Since Quinquaud's original report of folliculitis decalvans (FD), further clinical variants have been described on the basis of common histopathological and microbiological findings. Histopathology reveals a neutrophilic primary scarring alopecia, and microbiological studies invariably reveal pathogenic strains of Staphylococcus aureus. The presence of thickening of lesional skin in FD has been previously described. We report a new presentation of FD, clinically mimicking linear circumscribed scleroderma of the scalp. Overlapping features of the scarring alopecias may blur the distinction between different conditions that ultimately share the common final pathway of replacement of follicle by fibrous tissue. Therefore, a careful patient history, clinical examination including dermoscopy, microbiological studies, and a scalp biopsy for histopathology, and immunofluorescence studies are prerequisites to an accurate diagnosis and appropriate treatment of the respective condition. The case is presented to illustrate the clinical variability in presentation of FD and to underline the necessity of performing a biopsy for an accurate diagnosis in the scarring alopecias.

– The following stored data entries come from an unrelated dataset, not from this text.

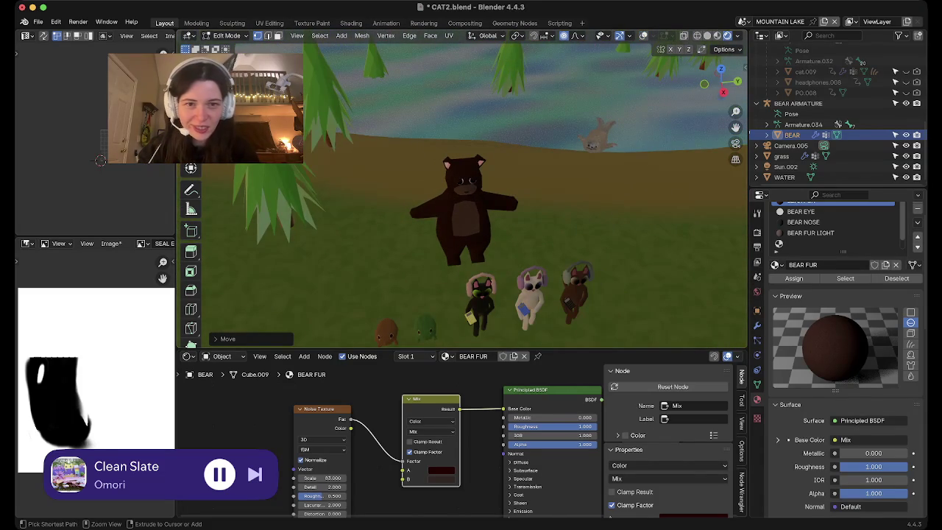
{"action": "key", "text": "ctrl+s"}
{"action": "scroll", "coordinate": [462, 191], "scroll_direction": "down", "scroll_amount": 5}
{"action": "key", "text": "space"}
{"action": "scroll", "coordinate": [462, 221], "scroll_direction": "up", "scroll_amount": 1}
{"action": "scroll", "coordinate": [462, 220], "scroll_direction": "up", "scroll_amount": 2}
{"action": "scroll", "coordinate": [462, 221], "scroll_direction": "up", "scroll_amount": 1}
{"action": "scroll", "coordinate": [462, 220], "scroll_direction": "up", "scroll_amount": 1}
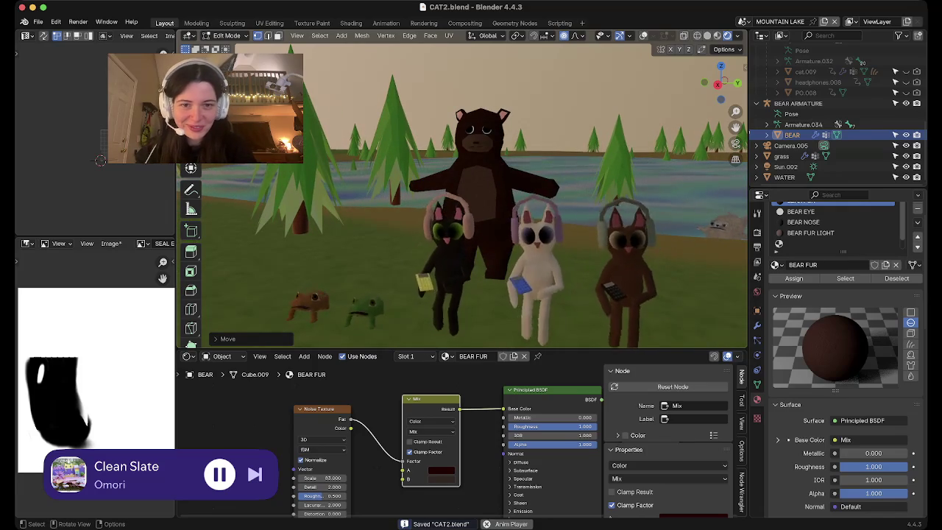
{"action": "key", "text": "space"}
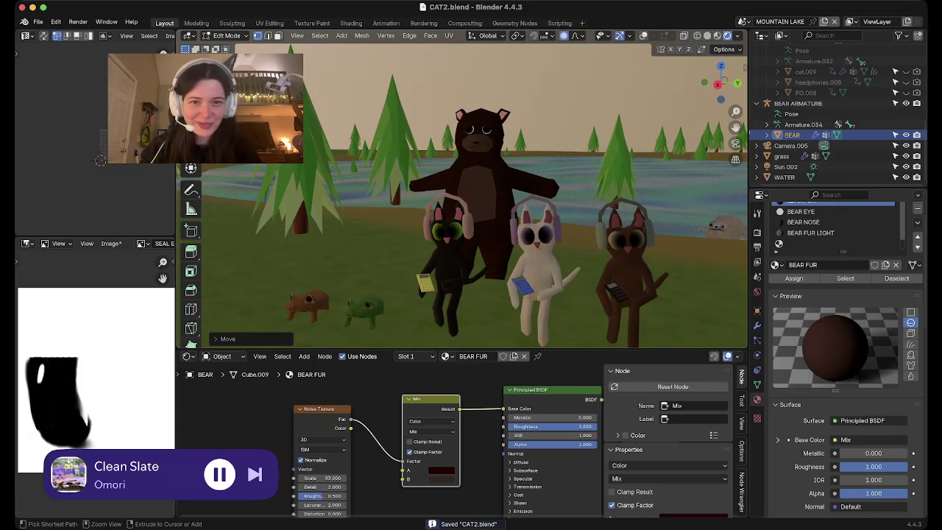
{"action": "scroll", "coordinate": [462, 206], "scroll_direction": "down", "scroll_amount": 2}
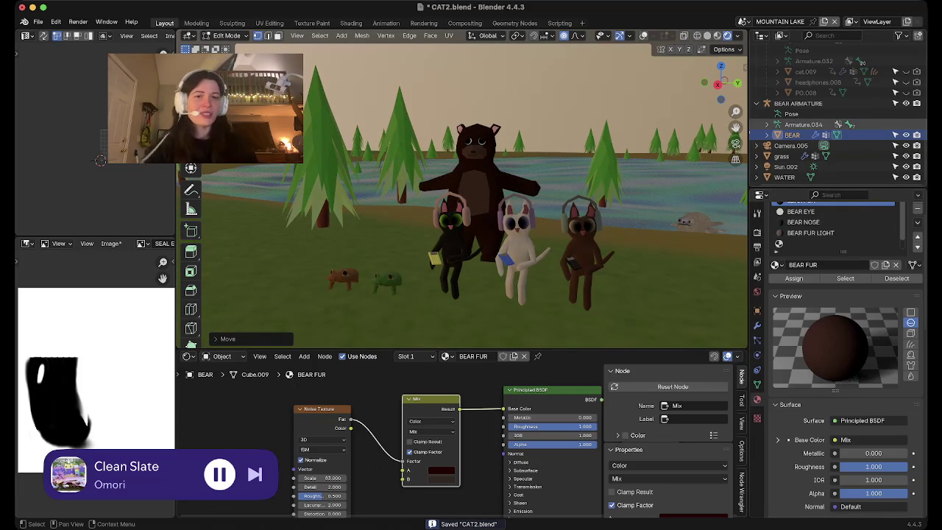
{"action": "middle_click_drag", "start_coordinate": [462, 221], "coordinate": [493, 258]}
{"action": "scroll", "coordinate": [335, 184], "scroll_direction": "up", "scroll_amount": 3}
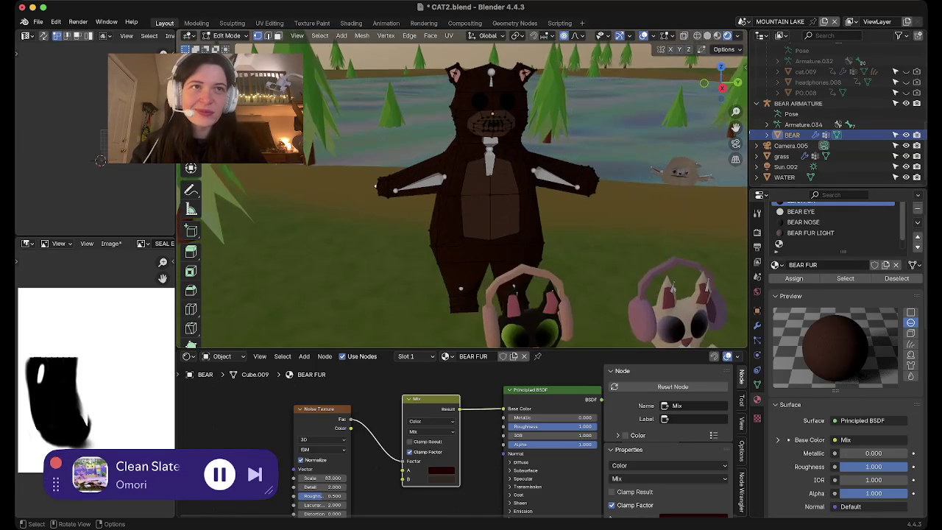
{"action": "scroll", "coordinate": [336, 183], "scroll_direction": "up", "scroll_amount": 3}
{"action": "middle_click_drag", "start_coordinate": [335, 184], "coordinate": [366, 221]}
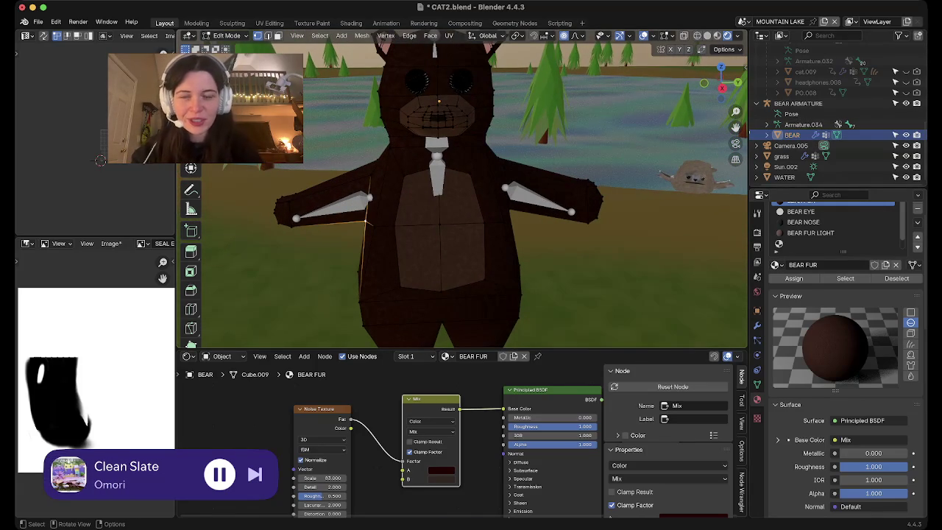
{"action": "left_click", "coordinate": [226, 35]}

Keywords: Folliculitis decalvans, folliculitis decalvans with linear arrangement, linear circumscribed scleroderma, linear circumscribed scleroderma-like folliculitis decalvans


How to cite this article:
Rezende HD, Dias MF, Kempf W, Treüb RM. Linear circumscribed scleroderma-like folliculitis decalvans: Yet another face of a protean condition. Int J Trichol 2018;10:175-9

How to cite this URL:
Rezende HD, Dias MF, Kempf W, Treüb RM. Linear circumscribed scleroderma-like folliculitis decalvans: Yet another face of a protean condition. Int J Trichol [serial online] 2018 [cited 2019 May 20];10:175-9. Available from: http://www.ijtrichology.com/text.asp?2018/10/4/175/242926




   Introduction Top


I can add colours to the chameleon, Change shapes with Proteus for advantages

–William Shakespeare

The scarring alopecias represent a group of diverse disorders with permanent destruction of the pilosebaceous unit and irreversible hair loss. Where there is no obvious physical/chemical injury or acute infectious etiology, clinical differential diagnosis of scarring alopecia is often difficult. The clinical inspection is of limited usefulness in establishing a diagnosis. Overlapping features may blur the distinction between different conditions that ultimately share the common final pathway of replacement of follicle by fibrous tissue. Therefore, a careful patient history, clinical examination including dermoscopy, microbiological studies, and a scalp biopsy for histopathology, and immunofluorescence studies are prerequisites to an accurate diagnosis and appropriate treatment of the respective condition.[1]

Linear circumscribed scleroderma of the scalp and folliculitis decalvans (FD) represent two disparate scarring alopecias that are characterized by distinctive clinical, dermoscopic, microbiological, and histopathological features. A case of linear circumscribed scleroderma-like FD is presented to illustrate the clinical variability in presentation of FD and to underline the necessity of performing a biopsy for an accurate diagnosis in the scarring alopecias.


   Case Report Top


A 39-year-old female patient was referred by her dermatologist because of a focal scarring alopecia of the vertex region with an unspecific histopathologic finding of fibrosing alopecia.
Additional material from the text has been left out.